## Work to complete
Convert the lines of the records into a numbered list, omitting any blank lines.
^^^^
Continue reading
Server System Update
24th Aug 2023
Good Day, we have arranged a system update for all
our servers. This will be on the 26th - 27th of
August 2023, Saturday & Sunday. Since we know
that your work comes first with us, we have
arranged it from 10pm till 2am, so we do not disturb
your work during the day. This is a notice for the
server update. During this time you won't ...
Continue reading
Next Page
^^^^
## Solved exercise
1. Continue reading
2. Server System Update
3. 24th Aug 2023
4. Good Day, we have arranged a system update for all
5. our servers. This will be on the 26th - 27th of
6. August 2023, Saturday & Sunday. Since we know
7. that your work comes first with us, we have
8. arranged it from 10pm till 2am, so we do not disturb
9. your work during the day. This is a notice for the
10. server update. During this time you won't ...
11. Continue reading
12. Next Page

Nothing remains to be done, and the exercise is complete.